• [TASK INSTRUCTIONS]
1: According to the MEMS assembly text, what drawbacks come from building three-axis sensors by mounting three single-axis sensors perpendicularly on a machined cube-type structure? Answer in one to three sentences.
2: Set down word for word the stretch of the MEMS assembly text from "RELATED APPLICATIONS" through "microelectromechanical systems (MEMS).".
***** DOCUMENT TEXT *****
RELATED APPLICATIONS

The present application is related to U.S. Provisional Patent Application, Ser. No. 60/726,684, filed on Oct. 13, 2005, and Ser. No. 60/726,723, filed on Oct. 13, 2005, which are incorporated herein by reference and to which priority is claimed pursuant to 35 USC 119.

BACKGROUND OF THE INVENTION

1. Field of the Invention

The invention relates to methods for the assembly of three dimensional microelectromechanical systems (MEMS).

2. Description of the Prior Art

Microassembly techniques have been proposed for optical MEMS. In the publications listed below it is disclosed that a deposited layer of, for example, silicon carbide or silicon nitride serves as elastic flexures above a V-groove. Optical MEMS components can be inserted into the V-groove from the top and are held in place by the flexures. However, this method is only used for passive components. Further disclosure can be found in P. Boyle et.al., “Packaging solutions for MEMS/MOEMS using thin films as mechanical components”, Proceedings of SPIE, vol. 4755, pp. 496-507, 2002, and R. Syms et.al., “Optical MEMS for telecoms”, Materials Today, vol. 5, pp. 26-35, 2002

Three-axis sensors are often made by mounting three single-axis sensors perpendicularly on a machined cube-type structure. However, it is very difficult to perfectly align the three different sensors perpendicularly when using this technique. Also, all three sensors should ideally have the same center of gravity, which is very hard to obtain with macro-scale assembly.
***** MATERIAL SHOWN *****
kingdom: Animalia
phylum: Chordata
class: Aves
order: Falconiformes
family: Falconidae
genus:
*****
• [ANSWERS BELOW]
1: With this technique it is very difficult to align the three sensors perfectly perpendicular to one another. Ideally all three sensors should also share the same center of gravity, and that is very hard to achieve with macro-scale assembly.

2:
RELATED APPLICATIONS

The present application is related to U.S. Provisional Patent Application, Ser. No. 60/726,684, filed on Oct. 13, 2005, and Ser. No. 60/726,723, filed on Oct. 13, 2005, which are incorporated herein by reference and to which priority is claimed pursuant to 35 USC 119.

BACKGROUND OF THE INVENTION

1. Field of the Invention

The invention relates to methods for the assembly of three dimensional microelectromechanical systems (MEMS).